Exercise instructions
Please rewrite every line of the records below as a numbered list, skipping any blank lines and leaving out the pictures.
• • • • •
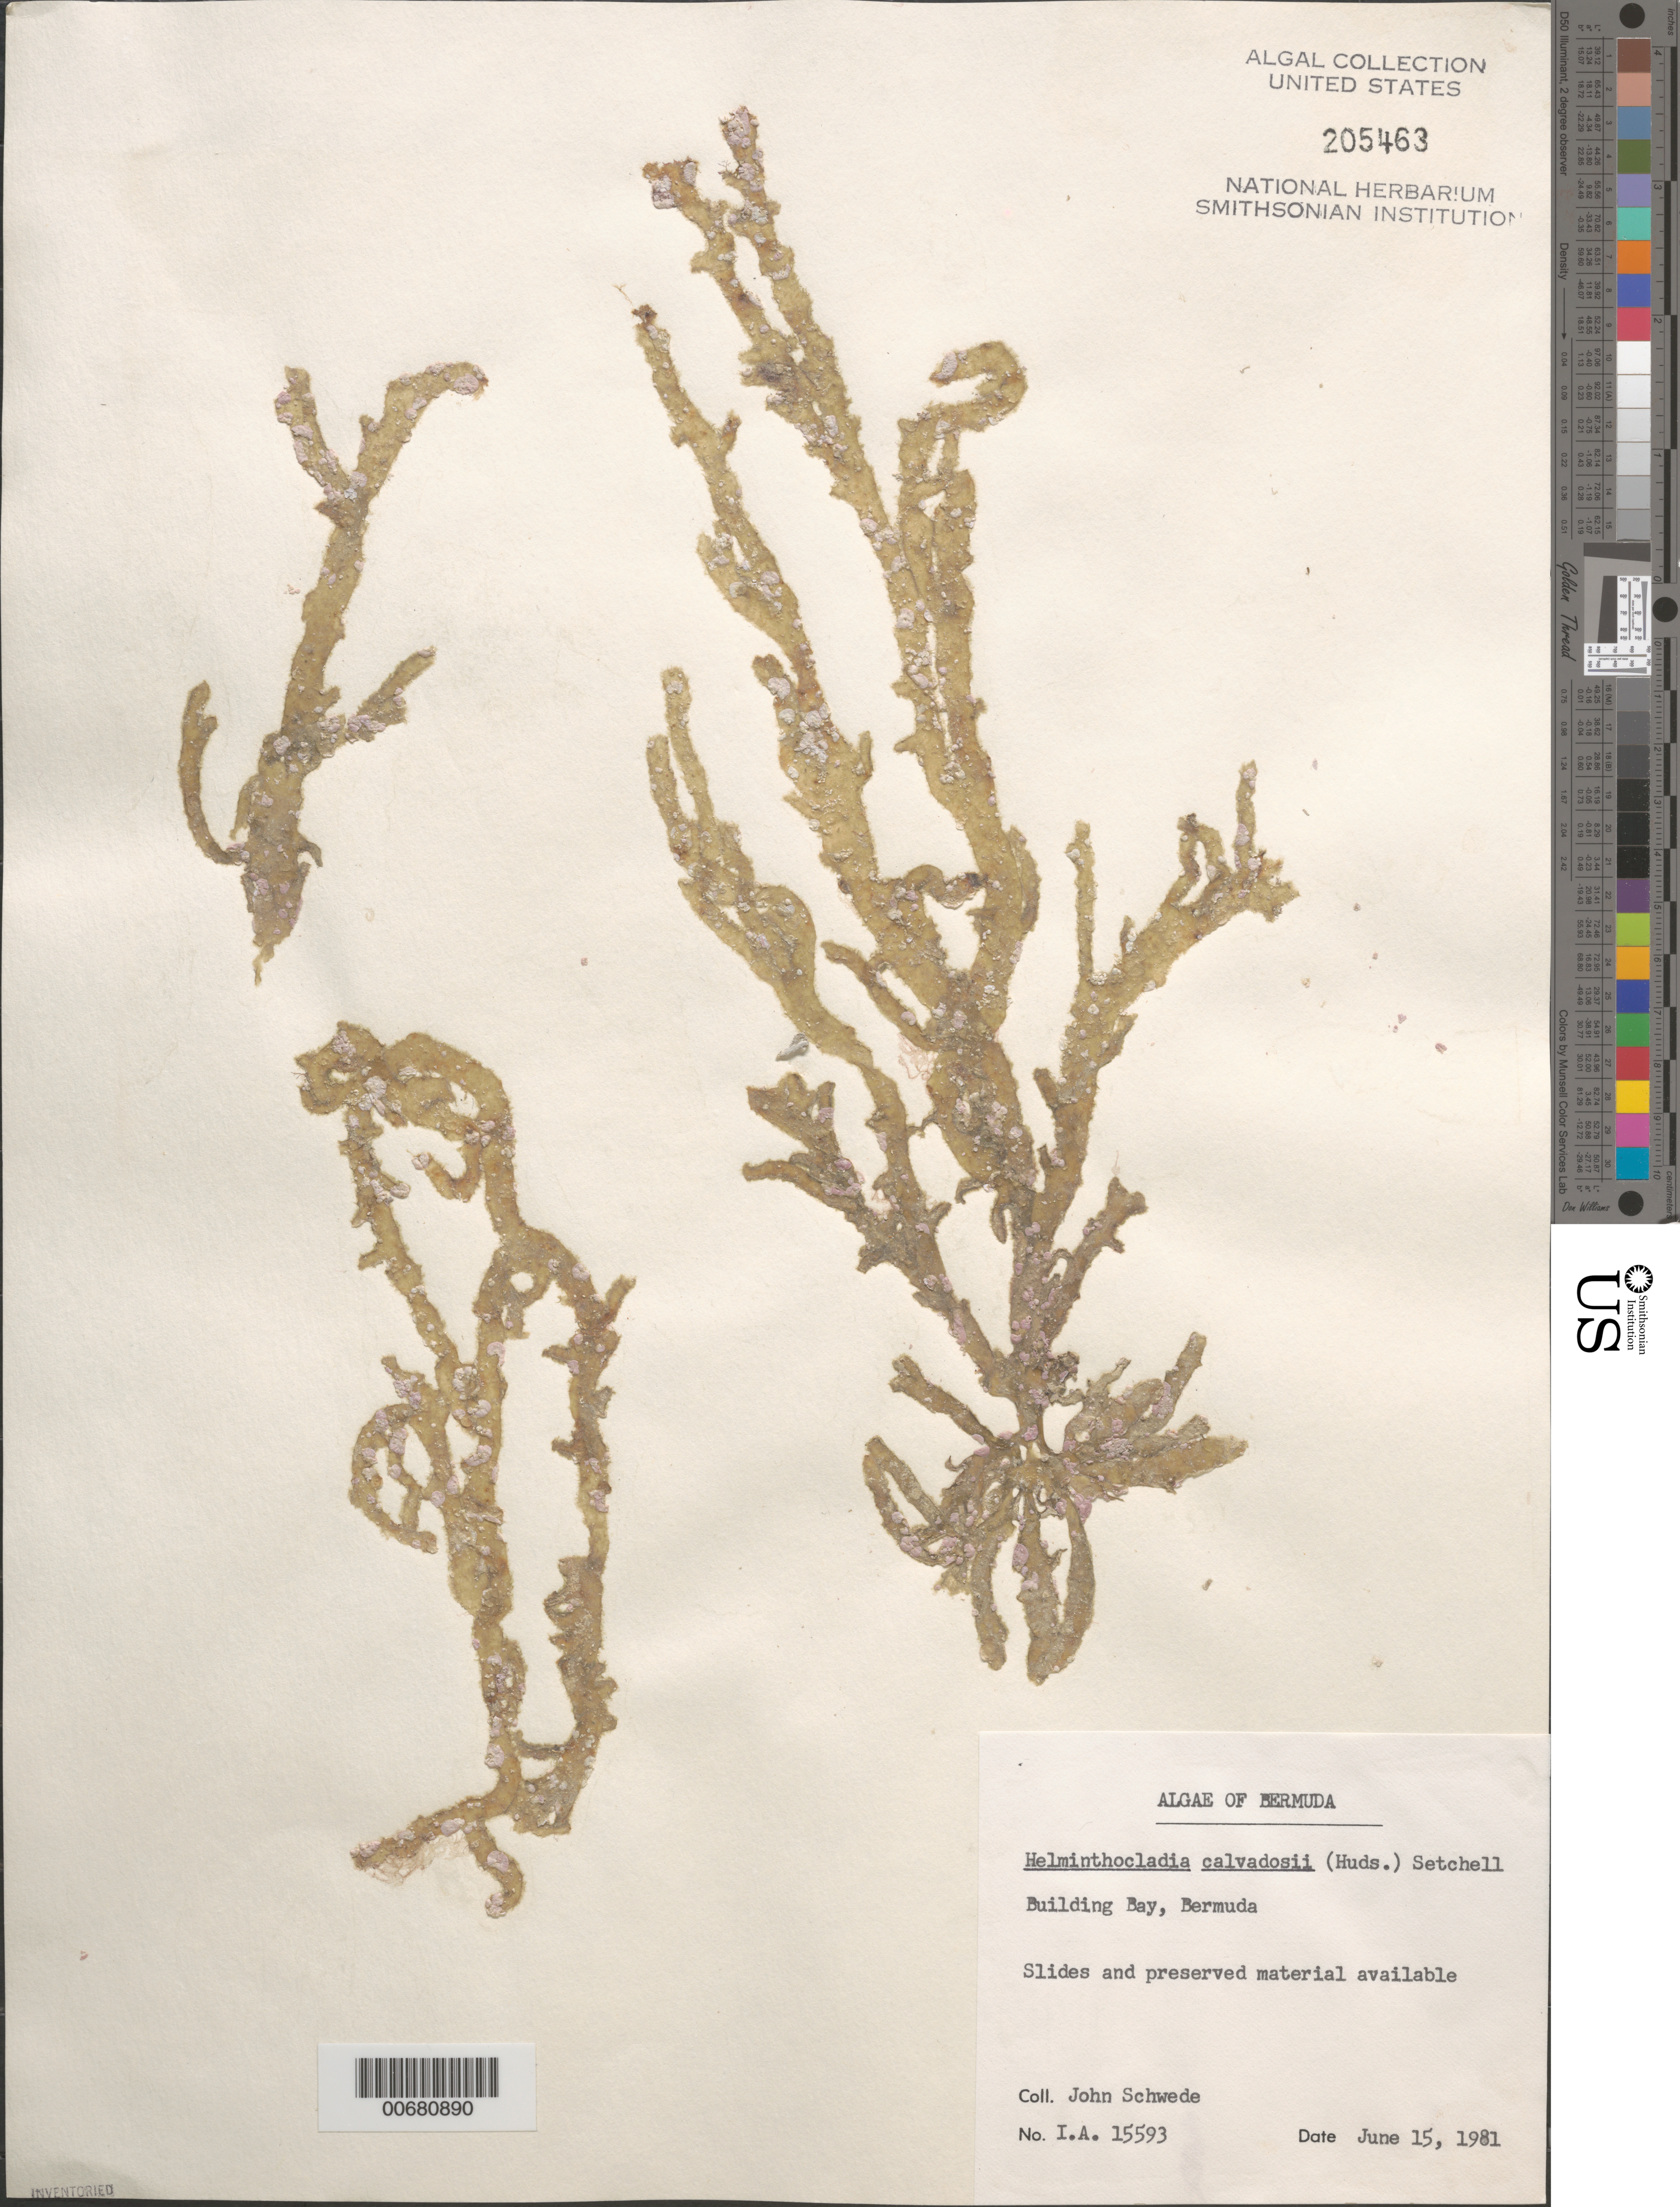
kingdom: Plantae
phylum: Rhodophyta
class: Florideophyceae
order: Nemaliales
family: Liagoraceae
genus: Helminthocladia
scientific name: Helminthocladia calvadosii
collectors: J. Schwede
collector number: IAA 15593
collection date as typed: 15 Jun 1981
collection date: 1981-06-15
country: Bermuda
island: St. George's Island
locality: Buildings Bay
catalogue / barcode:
• • • • •
Output of the exercise
1. kingdom: Plantae
2. phylum: Rhodophyta
3. class: Florideophyceae
4. order: Nemaliales
5. family: Liagoraceae
6. genus: Helminthocladia
7. scientific name: Helminthocladia calvadosii
8. collectors: J. Schwede
9. collector number: IAA 15593
10. collection date as typed: 15 Jun 1981
11. collection date: 1981-06-15
12. country: Bermuda
13. island: St. George's Island
14. locality: Buildings Bay
15. catalogue / barcode:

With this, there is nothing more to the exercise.